Nei bambini si traduce spesso con segnali riconoscibili e ricorrenti. Li possiamo raggruppare in quattro macrocategorie:
- Fisici: mal di testa, difficoltà ad addormentarsi, affaticamento generale.
- Emotivi: irritabilità, tristezza, frustrazione, esplosioni emotive che sembrano sproporzionate rispetto all’evento scatenante.
- Cognitivi: difficoltà a concentrarsi, pensieri ripetitivi legati alla perdita di accesso al device, ruminazione sul “che cosa mi sono perso”.
- Comportamentali: pianti, gesti compulsivi per riavere il dispositivo, ribellione quando si impongono limiti.
In questi comportamenti non c’è solo “maleducazione” o capriccio, ma la traccia di un’ansia reale, che chiede di essere osservata e compresa.
Quando gli schermi sostituiscono la vita reale dei bambini
Ridurre il problema a una frase moralistica — “tolti i device tutto si sistema” — non aiuta.

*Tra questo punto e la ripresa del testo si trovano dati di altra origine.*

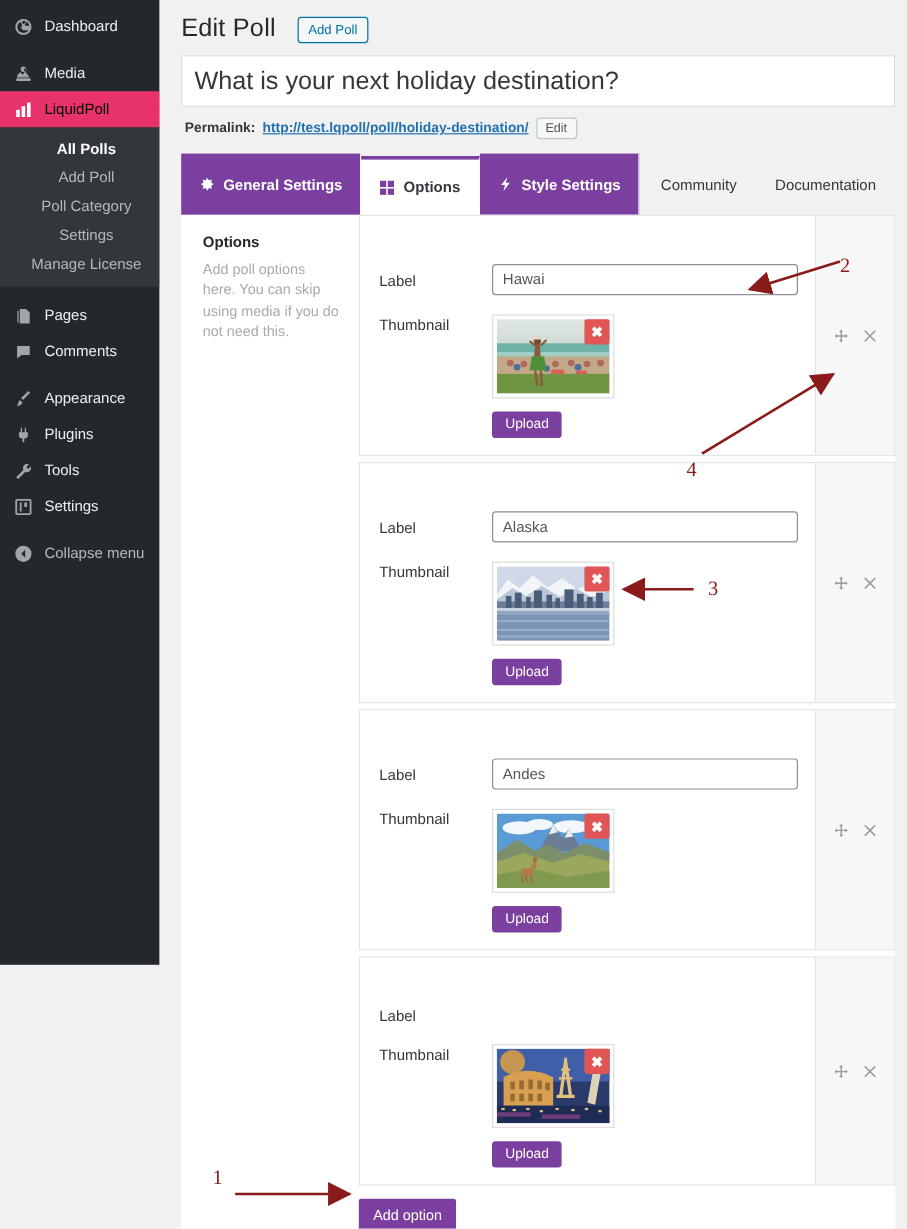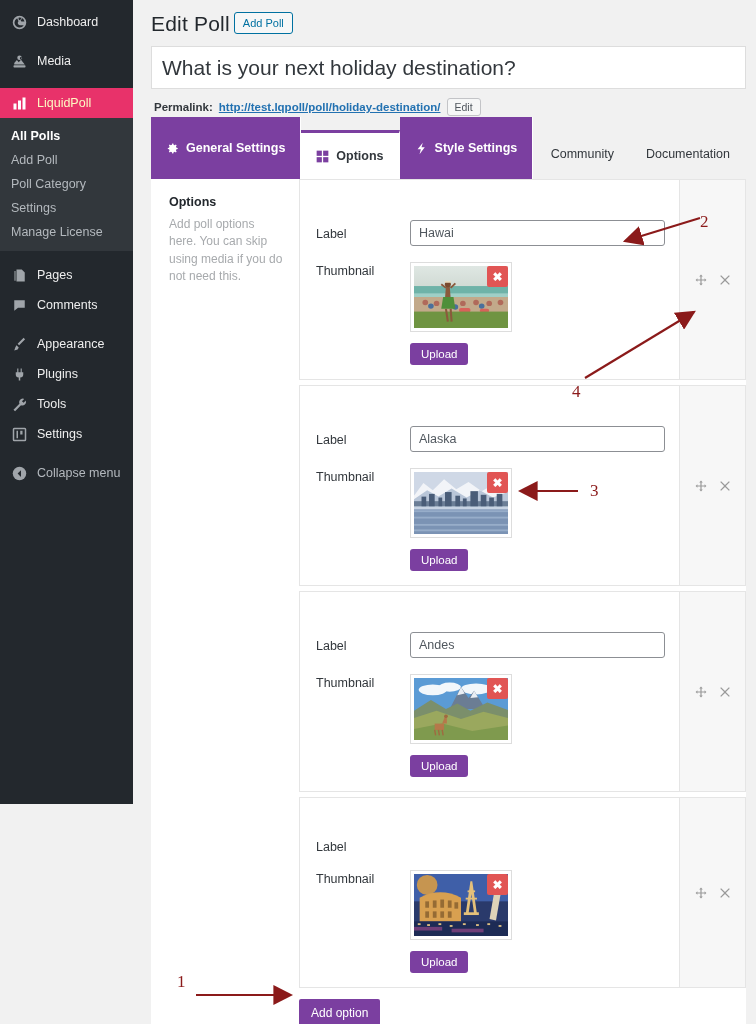"Edit Poll" .page-head { align-items: flex-start -> flex-end; gap: 4px -> 18px }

La questione è più sottile: la tecnologia sta invadendo le nostre vite e, introdotta sempre più precocemente o usata eccessivamente come misura di compagnia e intrattenimento, altera il modo in cui i bambini fanno esperienza del mondo.
Quante volte andando al ristorante vedete bambini sul seggiolone intenti a utilizzare in modo esperto il loro device?
In questi contesti, lo schermo rischia di sostituire l’interazione, la noia creativa, il confronto con le emozioni difficili che fanno parte della crescita.
I dati sull’utilizzo della tecnologia di “The Common Sense Census: Media Use by Kids Age Zero to Eight” del 2025, denunciano in modo chiaro e preoccupante l’abuso della tecnologia da parte dei più piccoli.
I bambini tra 0 e 2 anni utilizzano in media 1,03 ore al giorno gli screen media, mentre i bambini tra 3 e 5 anni la utilizzano il doppio.
Questi dati, che possono non sembrare così drammatici, rappresentano però una media e quindi, se è vero che ci sono bambini che non hanno l’accesso allo screen media per impostazione e volontà della famiglia, ci sono bambini che già in tenera età ne abusano, passando interi pomeriggi di fronte alla TV o ai videogiochi.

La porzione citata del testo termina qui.